Mom had lost a pile of chicks to a Red Tail(chicken)Hawk. The one day as I was shooting gophers (ground squirrels)in a pasture. I say at the end of a bush. The culprit sitting upon a dry branch. I started my stalk. What seemed like eternity was about a couple of hours. Stalking threw a bush in jeans and jean jacket as camo. After crawling in behind a big black popular, I peeked around to see my target about 20 yrds away. Loading my gun I held the trigger down so as not to make the least amount of sound when the sear engaged. Placed a Bull Dog in the breech, I moved the gun over around the tree for a steady shot. My hands were shaking. This was a BIG BIRD. I raised the site to the back of his head. It took for ever for me to control my shakes. The shot, WHACK the birds head went forward and back. He turned and looked straight at me. Loaded again, sighted and shot. Whack in the throat. He just sat there. I reloaded, got up and walked slowly closer. There he was blood trickling down the back of his head and down his breast. I said good-bye sucker and placed one up under his throat to his skull, Whack the pellet hit the mark. He was holding on to the branch upside down. THUD as he hit the bush floor. I picked up my prize and started my 1/2 mi walk back to the farm. Laying the hawk by the garage as I went into the house to tell mom that she wouldn't loose any more chicks. When dad came home he saw the bird next to the garage. Upon him getting to the barn where mom and I were milking cows. He let out the lecture of a life time to me for shooting a protected bird. Upon my comeing back from placing the bird in the burning barrel, back to the barn. Dad stood there and infromed me of him taking my gun away. Well my world was crushed. NO GUN. Two weeks later of no shooting, no gun, no nothing just working my butt off. After cleaning the chicken coop with dad that Sat morn. We went to the garage. From behind the seat of the truck Dad removes a bran new rifle, it was a Webley and three big boxes of Bull Dog pellets. Well needless to say dad and I went gopher hunting. Not a word about the hawk shot was said. I guess he figured that if I could take care of a real pest I better have somthing with a little more jam to do the job right.

So anyone else have a mem from their youth they'd like to share?

_ _ _ _

=== Brief ===
Please answer: in the hawk story, what did Dad take out from behind the seat of the truck? The listing that comes next is separate material, unrelated to the hawk story.

=== Pose estimation listing ===
_ _ _ _

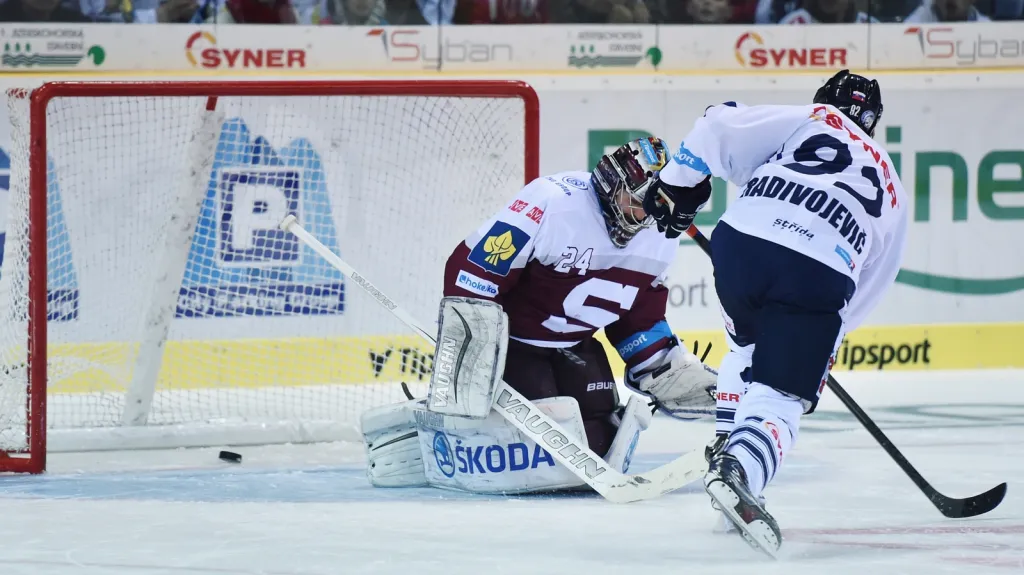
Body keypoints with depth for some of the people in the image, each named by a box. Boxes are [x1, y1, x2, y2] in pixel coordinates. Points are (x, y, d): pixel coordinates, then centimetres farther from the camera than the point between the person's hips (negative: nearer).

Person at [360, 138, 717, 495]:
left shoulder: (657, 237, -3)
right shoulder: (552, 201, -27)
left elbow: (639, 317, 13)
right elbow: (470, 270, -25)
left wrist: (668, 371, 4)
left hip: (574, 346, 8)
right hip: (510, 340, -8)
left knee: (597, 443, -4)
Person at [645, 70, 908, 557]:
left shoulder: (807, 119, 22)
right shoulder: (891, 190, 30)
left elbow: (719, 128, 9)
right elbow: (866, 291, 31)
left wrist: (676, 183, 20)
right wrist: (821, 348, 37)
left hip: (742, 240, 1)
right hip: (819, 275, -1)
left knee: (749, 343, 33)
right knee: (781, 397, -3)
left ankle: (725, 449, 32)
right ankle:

_ _ _ _

=== Task result ===
A new Webley rifle and three big boxes of Bull Dog pellets.